From the collection of the Detroit Institute of Art.
Again, notice the ghostly people in the foreground. I'm not sure if they were depicted as ethereally as we see them, when he painted them. Or, if some of the paint has faded over the years. But, either way, I'm sure the intent was to render them with little detail or mass.
The enormous spray of fireworks and rockets fills the night sky and at least three-fourths of the painting. I love this painting. It carries me back to fireworks I have seen.
Yet, somehow the magnitude and drama of this painting exemplifies sort of the supernova of fireworks displays for me. Viewing this painting, I have that awe and amazement of a child watching fireworks. Even this small online reproduction of the painting does that for me; I hope to one day see the original at the Detroit Institute of Art.
This painting is the one that received the vile review by John Ruskin. Unfortunately for Whistler, Ruskin was not a fan of the "Nocturne" series. He missed the point.
In a published review in 1878, John Ruskin stated that the gallery administrator "ought not to have admitted works into the gallery in which the ill-educated conceit of the artist so nearly approached the aspect of willful imposture“. He continued, "I have seen, and heard, much of cockney impudence before now; but never expected to hear a coxcomb ask two hundred guineas for flinging a pot of paint in the public’s face.”
I can feel the pain of that comment. And, Whistler did too. He not only felt aggrieved, but he felt slandered. Whistler filed a libel suit against Ruskin. It became a European and American buzz in the art world.
The trial lasted only two days. During the trial, some of the basic questions of art itself were argued: What is art? What is art for? Who decides what is art? Who decides when a piece of art is finished?
Whistler won but it was a hollow, devastating victory. He was anticipating a significant payday in damages and had postponed paying creditors in anticipation of a positive outcome. The jury decided in his favor, but awarded him only a single farthing (about a penny) in damages. He had been skating on the brink of insolvency before the trial, and afterwards fell into bankruptcy. He had has to sell his home and all of his belongings, including the paintings he held in his own collection. He moved to Venice to re-create himself. And that is an entirely different story for another time. 🙂
Below is a caricature of Whistler featuring his monocle, walking stick, cigarette, and proudly displaying his unusual lock of white hair, on his slender fashionable profile.
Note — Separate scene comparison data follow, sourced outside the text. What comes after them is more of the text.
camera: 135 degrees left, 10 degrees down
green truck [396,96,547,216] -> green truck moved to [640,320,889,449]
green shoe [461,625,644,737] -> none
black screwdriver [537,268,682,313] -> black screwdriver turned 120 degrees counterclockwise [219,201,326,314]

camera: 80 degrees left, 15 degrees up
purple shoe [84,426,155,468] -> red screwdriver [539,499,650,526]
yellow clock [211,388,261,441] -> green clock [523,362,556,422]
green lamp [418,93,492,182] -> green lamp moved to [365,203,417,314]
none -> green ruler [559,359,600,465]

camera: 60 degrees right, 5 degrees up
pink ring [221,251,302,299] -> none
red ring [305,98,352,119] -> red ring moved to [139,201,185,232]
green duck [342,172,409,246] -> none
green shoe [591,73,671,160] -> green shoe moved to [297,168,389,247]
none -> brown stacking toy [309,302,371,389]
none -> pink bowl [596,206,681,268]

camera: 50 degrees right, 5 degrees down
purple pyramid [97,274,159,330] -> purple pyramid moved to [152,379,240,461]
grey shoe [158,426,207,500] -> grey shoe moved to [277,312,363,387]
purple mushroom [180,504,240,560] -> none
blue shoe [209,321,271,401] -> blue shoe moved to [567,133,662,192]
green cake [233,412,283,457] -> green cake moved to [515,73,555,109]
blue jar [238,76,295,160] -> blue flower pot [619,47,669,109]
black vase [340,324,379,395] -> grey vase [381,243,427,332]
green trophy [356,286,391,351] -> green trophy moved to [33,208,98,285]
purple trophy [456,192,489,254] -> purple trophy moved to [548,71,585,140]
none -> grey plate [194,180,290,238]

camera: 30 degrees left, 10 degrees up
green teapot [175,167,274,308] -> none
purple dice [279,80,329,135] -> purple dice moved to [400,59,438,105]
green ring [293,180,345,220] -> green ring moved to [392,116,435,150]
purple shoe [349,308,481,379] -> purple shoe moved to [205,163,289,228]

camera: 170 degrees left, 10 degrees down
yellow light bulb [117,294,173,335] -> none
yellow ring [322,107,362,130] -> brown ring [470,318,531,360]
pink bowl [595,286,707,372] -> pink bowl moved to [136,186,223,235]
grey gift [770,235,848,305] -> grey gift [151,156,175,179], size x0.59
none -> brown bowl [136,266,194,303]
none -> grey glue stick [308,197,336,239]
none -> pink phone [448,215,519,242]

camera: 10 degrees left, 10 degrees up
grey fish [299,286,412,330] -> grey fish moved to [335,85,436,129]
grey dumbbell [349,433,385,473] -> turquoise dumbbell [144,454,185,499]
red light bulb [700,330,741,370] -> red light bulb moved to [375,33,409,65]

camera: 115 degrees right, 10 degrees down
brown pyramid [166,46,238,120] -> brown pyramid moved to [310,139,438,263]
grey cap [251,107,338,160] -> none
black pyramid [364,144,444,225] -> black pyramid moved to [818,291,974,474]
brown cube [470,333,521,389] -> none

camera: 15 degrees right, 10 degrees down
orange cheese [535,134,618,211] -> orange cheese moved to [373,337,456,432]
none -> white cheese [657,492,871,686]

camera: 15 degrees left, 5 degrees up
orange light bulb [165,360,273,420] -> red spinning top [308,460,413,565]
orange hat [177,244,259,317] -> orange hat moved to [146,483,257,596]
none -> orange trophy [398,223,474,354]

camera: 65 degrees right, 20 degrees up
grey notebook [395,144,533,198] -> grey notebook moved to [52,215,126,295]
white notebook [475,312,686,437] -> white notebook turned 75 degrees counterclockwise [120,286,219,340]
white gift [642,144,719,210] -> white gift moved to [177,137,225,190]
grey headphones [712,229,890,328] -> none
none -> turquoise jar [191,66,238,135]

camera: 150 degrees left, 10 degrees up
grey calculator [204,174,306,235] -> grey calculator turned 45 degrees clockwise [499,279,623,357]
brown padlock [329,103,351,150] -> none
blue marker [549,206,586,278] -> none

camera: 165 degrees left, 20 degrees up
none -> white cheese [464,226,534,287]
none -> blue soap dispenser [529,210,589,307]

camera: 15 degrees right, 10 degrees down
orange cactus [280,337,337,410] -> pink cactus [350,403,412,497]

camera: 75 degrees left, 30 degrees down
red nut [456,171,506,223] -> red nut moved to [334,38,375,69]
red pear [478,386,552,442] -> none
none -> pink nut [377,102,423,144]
This illustration of Whistler was published in Vanity Fair, 1878, the same year as the libel trial. It accompanied an article by an anonymous author defending Whistler. The writer said that the trial accused Whistler of not finishing his art, "but, 'finish' is a word that has been abused to convey the more apparent absence of a conventional amount of labour which he rejects… and replaces by his assurance that he has done the work when he has done with it." This discussion of when is a piece of art finished reminds me of Michelangelo who was also offended when people asked why he left his art unfinished. He said that the art is finished when I say it is finished, and Whistler agreed with that philosophy.
Thinking of mothers as we approach Mother's Day — His portrait of his mother, as you can see, is not so much a portrait of his mother, but a whole chapter on the birthing of modern abstract art.
Anna Matilda McNeill Whistler, the mother of James.
Circa 1850. Wikipedia. CC license. Unknown US photographer.
Now, a quote from James McNeill Whistler:
“Art should be independent of all clap-trap — should stand alone, and appeal to the artistic sense of eye or ear,”
James Whistler, The Gentle Art of Making Enemies.